Give back each line of the data exactly as it reads, minus the pictures.

*** The data

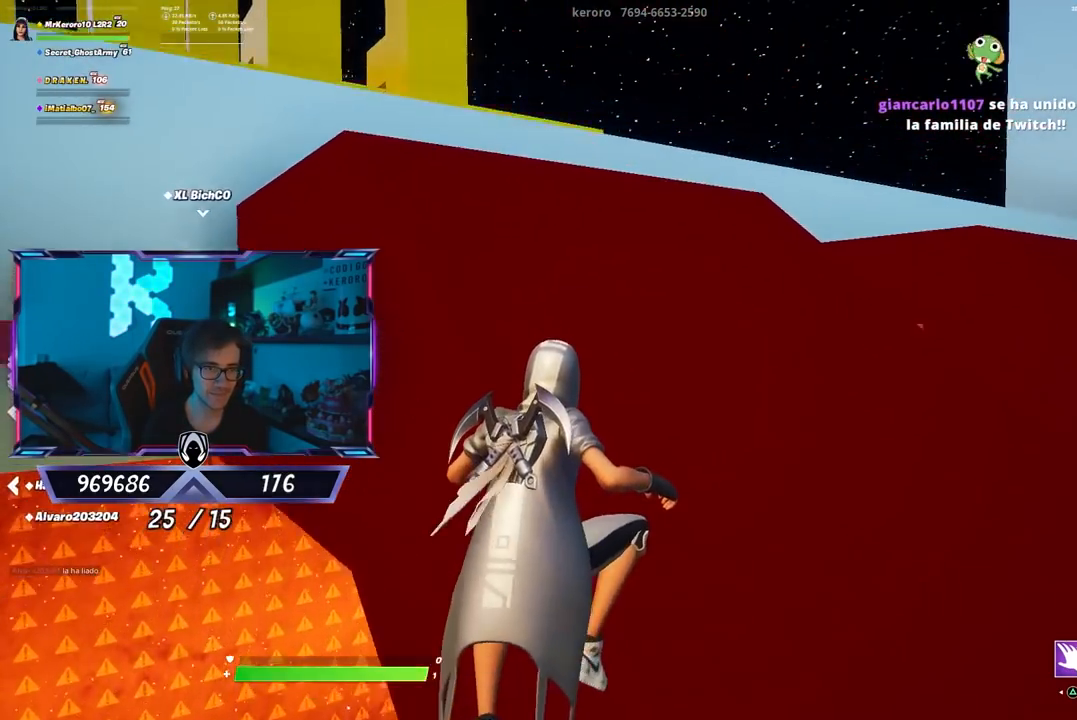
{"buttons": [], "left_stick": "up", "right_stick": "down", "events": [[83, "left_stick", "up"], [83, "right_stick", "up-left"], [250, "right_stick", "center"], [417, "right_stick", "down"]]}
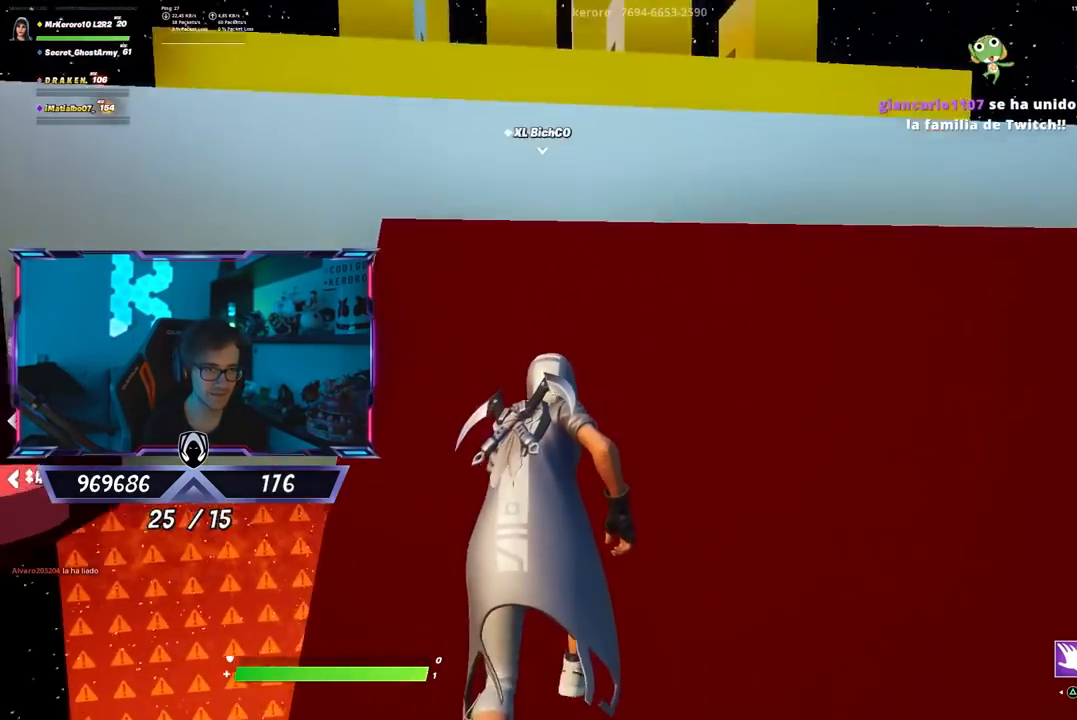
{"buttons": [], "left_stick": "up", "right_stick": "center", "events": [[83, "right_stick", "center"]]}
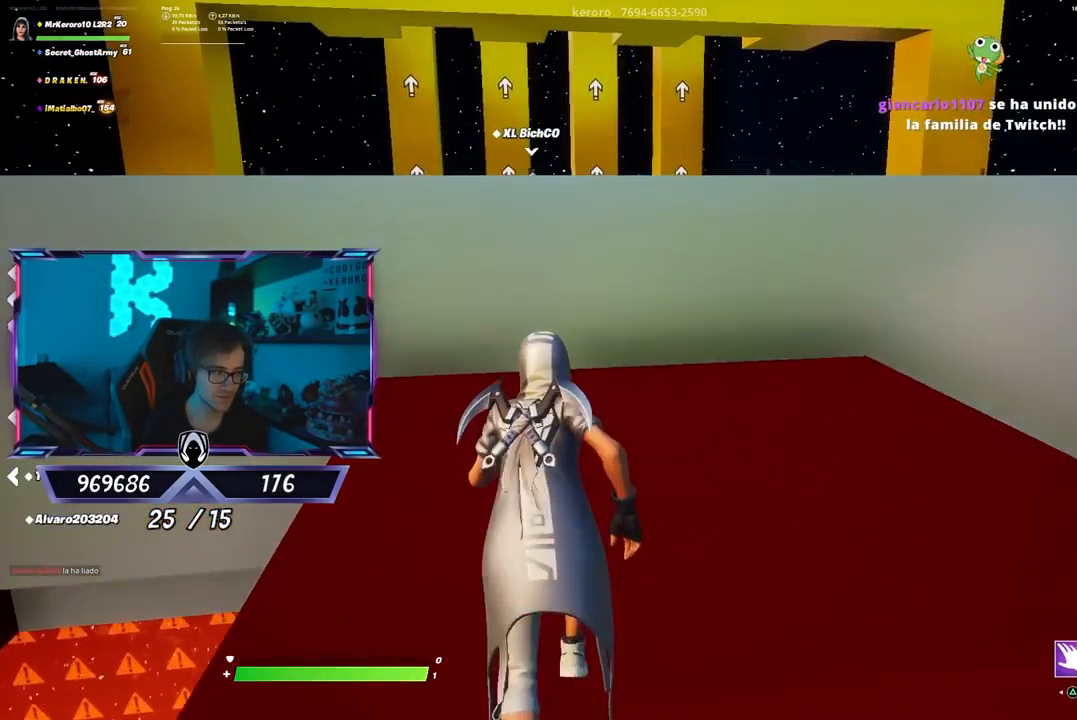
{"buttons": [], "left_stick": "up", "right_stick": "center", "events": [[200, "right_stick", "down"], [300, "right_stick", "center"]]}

******

[Output below]
{"buttons": [], "left_stick": "up", "right_stick": "down", "events": [[83, "left_stick", "up"], [83, "right_stick", "up-left"], [250, "right_stick", "center"], [417, "right_stick", "down"]]}
{"buttons": [], "left_stick": "up", "right_stick": "center", "events": [[83, "right_stick", "center"]]}
{"buttons": [], "left_stick": "up", "right_stick": "center", "events": [[200, "right_stick", "down"], [300, "right_stick", "center"]]}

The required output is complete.